Cannot bind to Active Directory

This also happens with Sierra. I've tried everything in this post and failed every time. My situation is a little different. I was trying to add a MacBookPro to MS Active Directory 2008r2 in a closed networked Lab. There is no routers in my environment, just a switch. I was not using a default gateway on anything in this environment. Everything seemed ok until I tried to add a MBP. Just for the heck of it I decided to add the DC's IP address for the "Router", Mac's default gateway setting and guess what, I was able to Bind it to AD. Hope this works for you. -Joel

I have exactly the same problem in my organization.

+1 here.

Updated my server from Mavericks to Yosemite and AD broke on me too.. Have not gone as deep troubleshooting as you but I find with my domain (domain.local) I cant resolve any of my internal resources.

After googling this it seems that this was apparant in Lion too which led me to here and this post.

I am in the same boat with you all. Any Mavericks computer will bind just fine. I have only updated one of our Mac's to Yosemite, and it will now not bind. Tells me that the host is not found. Using domain.local, no such luck..Apparently there is a pretty large issue from what I have read. Anyone found any steps that cures this?

+1

Same problem with our infrastructure. Yosemite won't bind to Windows Server 2012R2 domain. Macs < Yosemite bind just fine.

Having same issue with a Windows 2008 R2 server. I was able to bind to a Windows 2008 (not R2) server without any issue (with another computer at a different location) but the iMac where I am this morning stopped communicating to the AD after upgrading to Yosemite. It was working fine on Mavericks.

In order for the user to be able to work while waiting for a solution, I had to create a local user matching the AD one, made sure the computer is not bind to the AD anymore, then made sure the permission on the user folder (previously created by the AD account) are read/write for the new local user. Once that was done I was able to connect with the local user (matching the AD one) and the desktop, docks and all the files and settings came back. Now the user is able to work even if the authentication is now locally.

The following procedure worked for me:

1. Install Mavericks
2. Join AD Domain
3. Update to Yosemite

It takes an extra hour, but works.

I have had one work this way so far. I was on an older MBP 15", just updated to a 13" MBP with retina. It was already bound to the domain through ppen directory/active directory before the Yosemite upgrade. Upgraded to Yosemite, bind still works.

I am working from home today, no issues logging in. We have our infrastructure setup so that we deploy profiles to our devices using MDM from Meraki. There is one set of profiles that are sent to the machines ONLY when bound to the local directory, that gives the Macs a mobile account, allowing them to login the same off network as they do on. Trying this on YOSEMITE, it just fails to send these profiles, as it does not see the computer being bound to the domain.

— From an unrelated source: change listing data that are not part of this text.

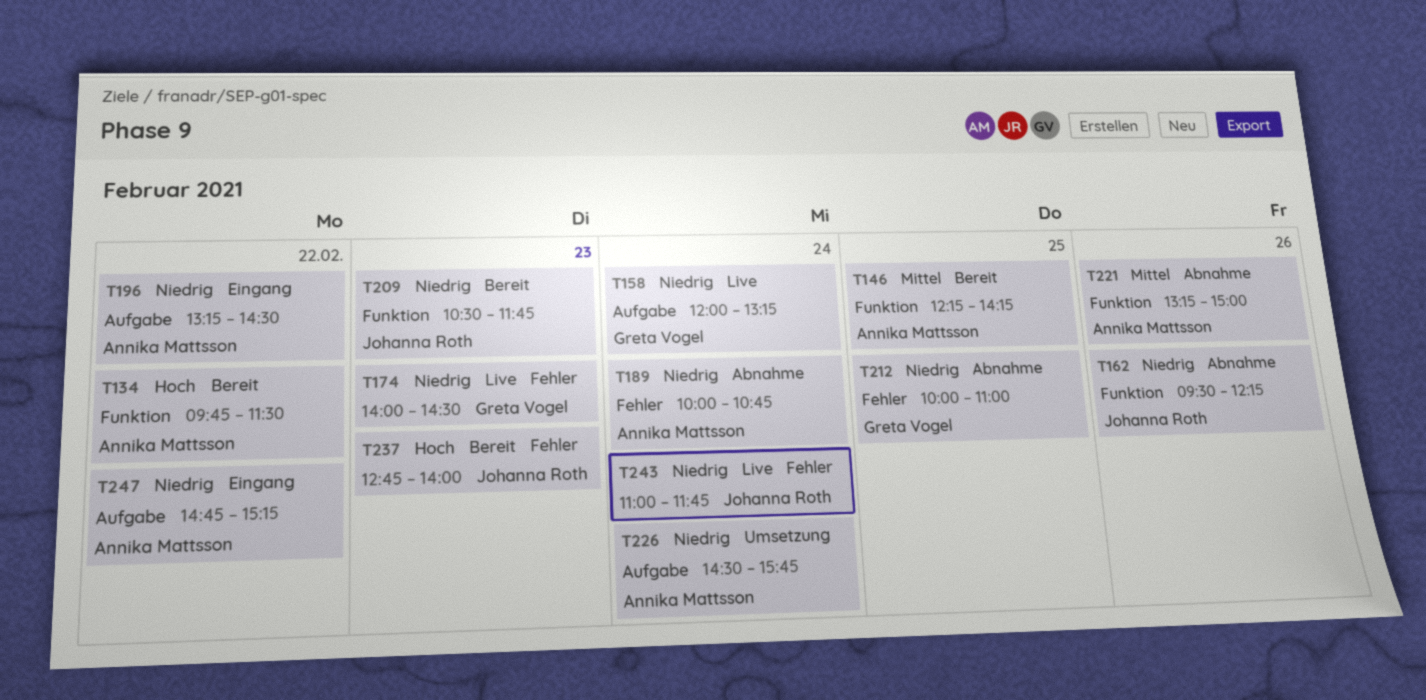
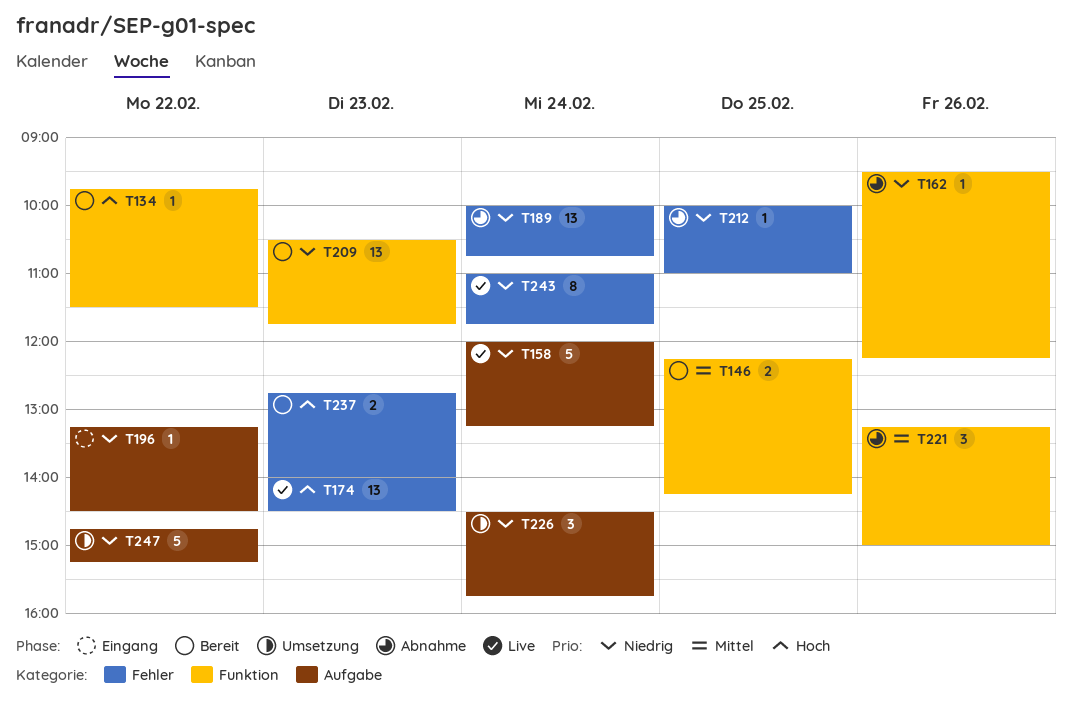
T174, priority: Niedrig -> Hoch
T247, status: Eingang -> Umsetzung

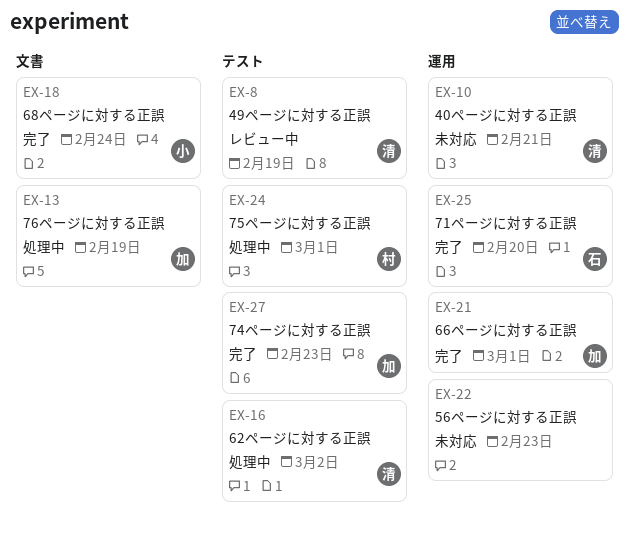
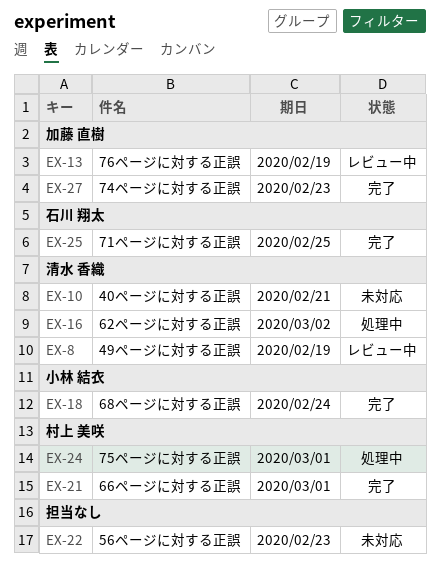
EX-13, status: 処理中 -> レビュー中
EX-21, owner: 加藤 直樹 -> 村上 美咲
EX-25, due: Feb 20 -> Feb 25

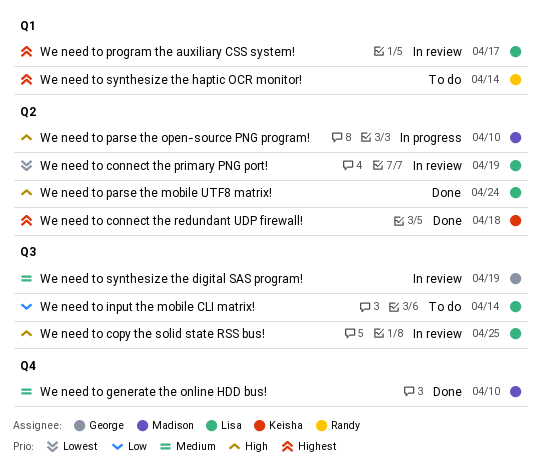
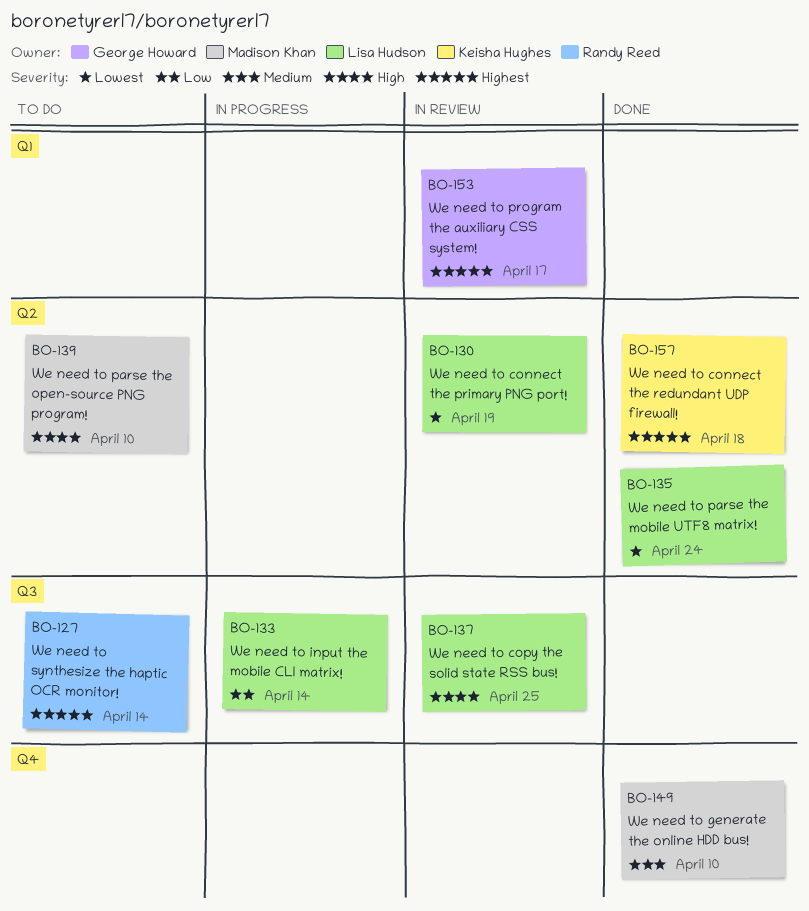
We need to input the mobile CLI matrix!, status: To do -> In progress
We need to parse the mobile UTF8 matrix!, priority: High -> Lowest
We need to parse the open-source PNG program!, status: In progress -> To do
We need to program the auxiliary CSS system!, owner: Lisa Hudson -> George Howard
We need to synthesize the digital SAS program!: present -> none
We need to synthesize the haptic OCR monitor!, label: Q1 -> Q3

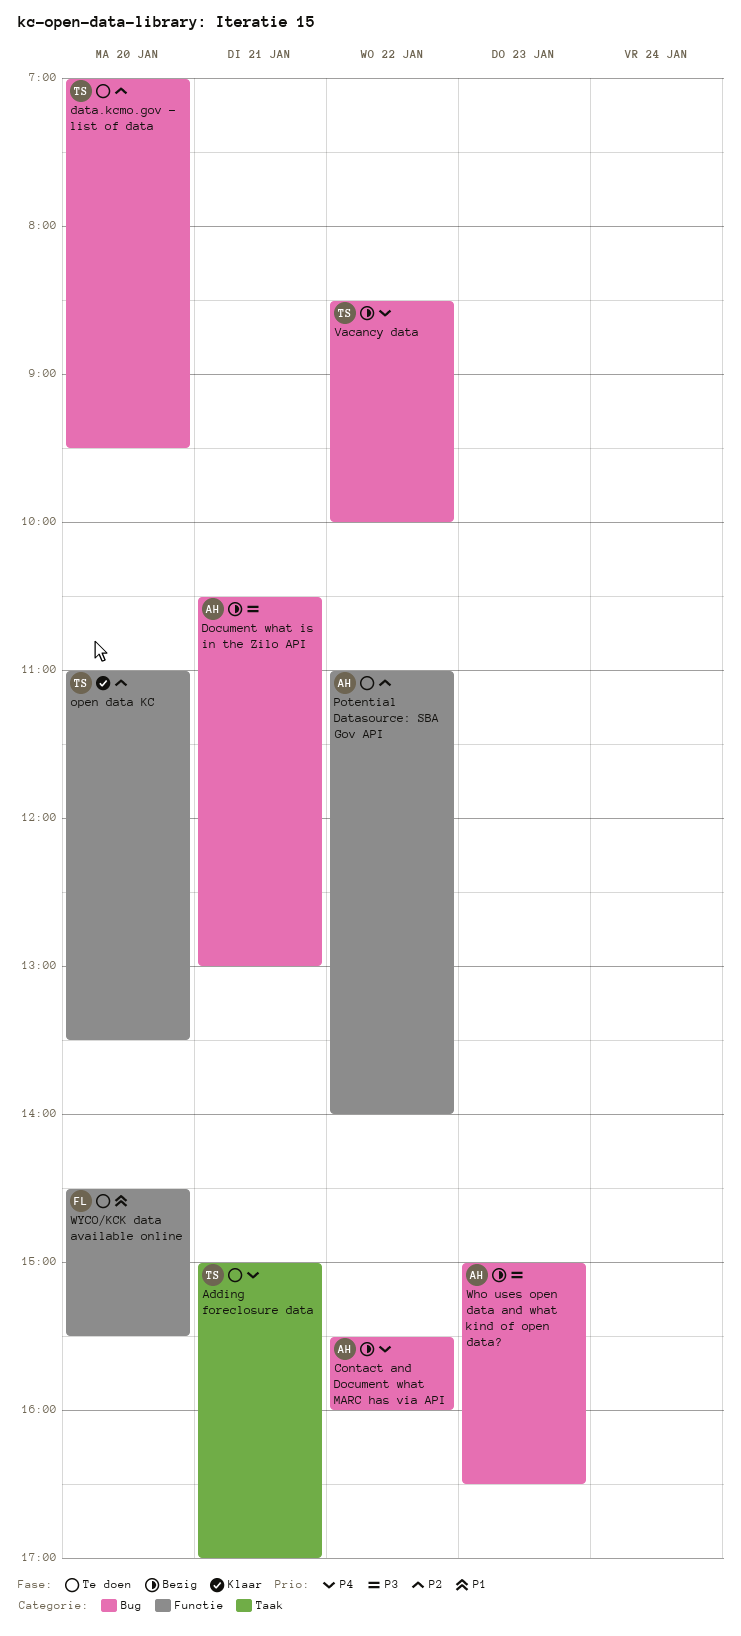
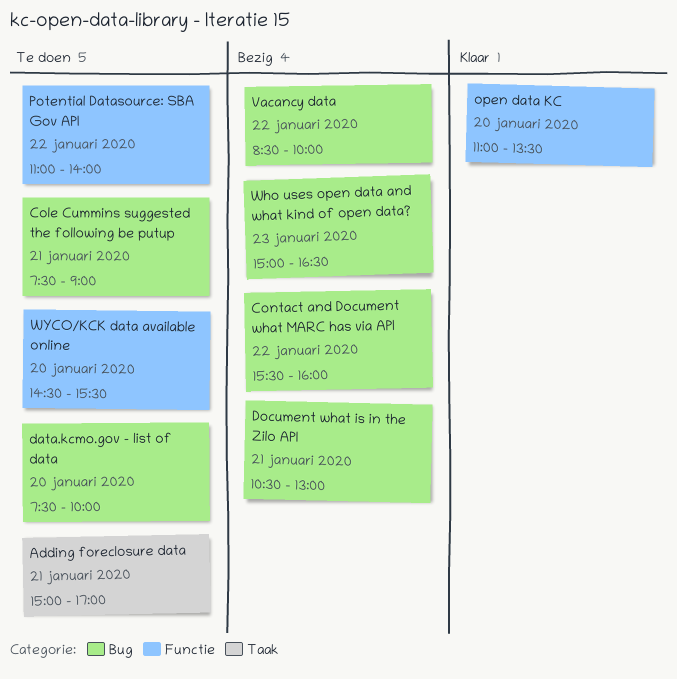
Cole Cummins suggested the following be putup: none -> present
data.kcmo.gov - list of data, begins: 07:00 -> 07:30
data.kcmo.gov - list of data, ends: 09:30 -> 10:00

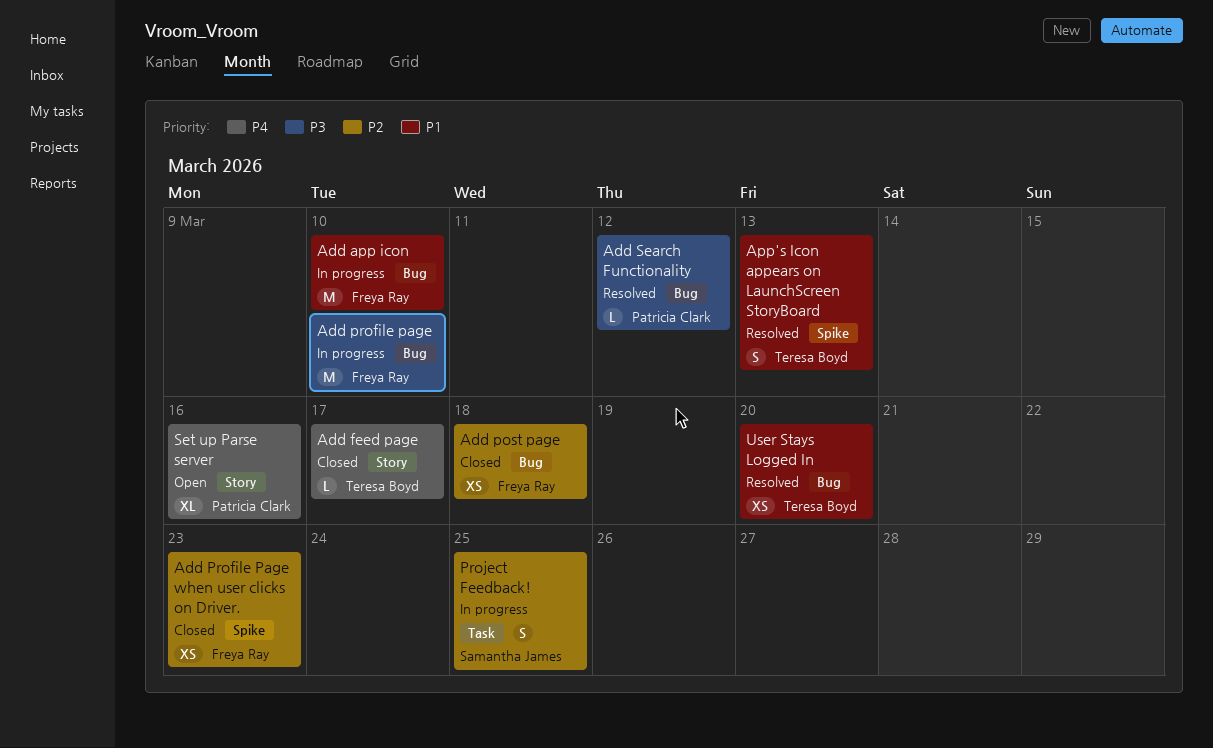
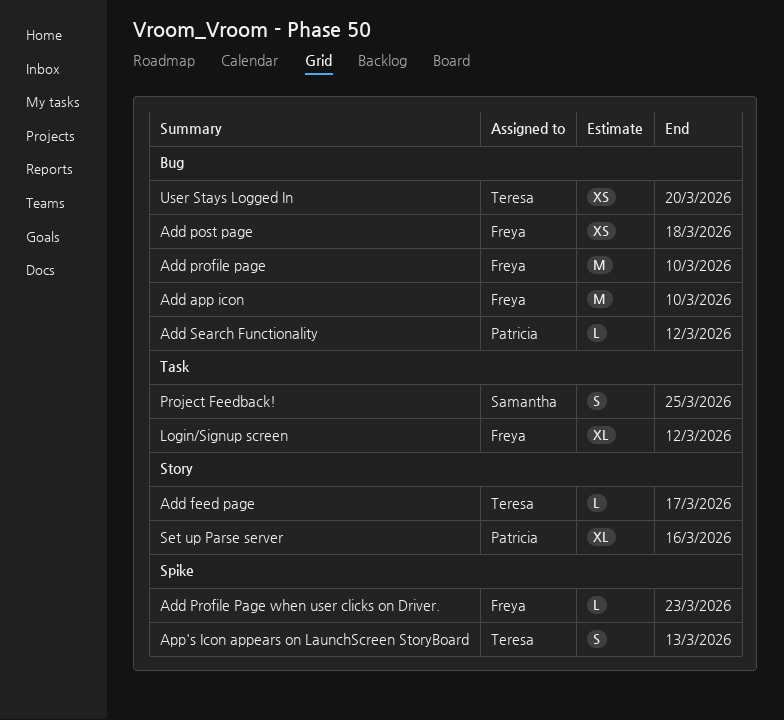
Add Profile Page when user clicks on Driver., estimate: XS -> L
Login/Signup screen: none -> present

This is a bummer, as I was planning on updating our machines first, and then binding. I will try in the coming weeks to bind to the domain, and then upgrade to verify that works still.

add your ad domain to the DNS search domains. this allowed me to bind to the domain with Yosemite.

We are having as issue that might be related. Upgraded a server from Mavericks and Server 3.2.2 to Yosemite and Server 4.0 and have now lost the ability for users to authenticate using an Active Directory account on our Windows 2003 server. Authentication worked perfectly from the same computers before server upgrade to Yosemite 10.10 and Server 4.0. Directory Utility shows Active Directory. Editing of that Active Directory listing shows the correct forest and domain. I'm not certain that the Computer ID is correct. It does show the "Unbind" button which would imply that binding exists. The Active Directory list on the Windows 2003 server does list that Computer ID as being bound. It may seem silly but where does that ID come from --where do I check to see if that Computer ID is actually the ID for the server? I assume that it would still be correct after the upgrade --but maybe not? Maybe that isn't the problem at all? One more piece --I tried to Unbind by clicking the button in the Directory Utility --up popped a message that read "Unable to contact Domain Controller". I did not force the unbind as I figured I would not be able to rebind if the Domain Controller could not be contacted. Any ideas?

I can't edit my original post --I don't know why.

But I found were the Computer ID comes from. Network settings, WINS. It must get copied from there to Server Directory Utility settings.

+1 for this.

I used my FQDN in my search domains, and also used my AD servers as WINS servers.

Seemed to do the trick..

Windows Server 2008. Yosemite. FQDN in the DNS Search Domains. IP Address of Server for DNS, AD Server listed as WINS Server. I'm not having any luck either. It is a Yosemite only problem, and pretty disabling as far as being able to move forward with new computers.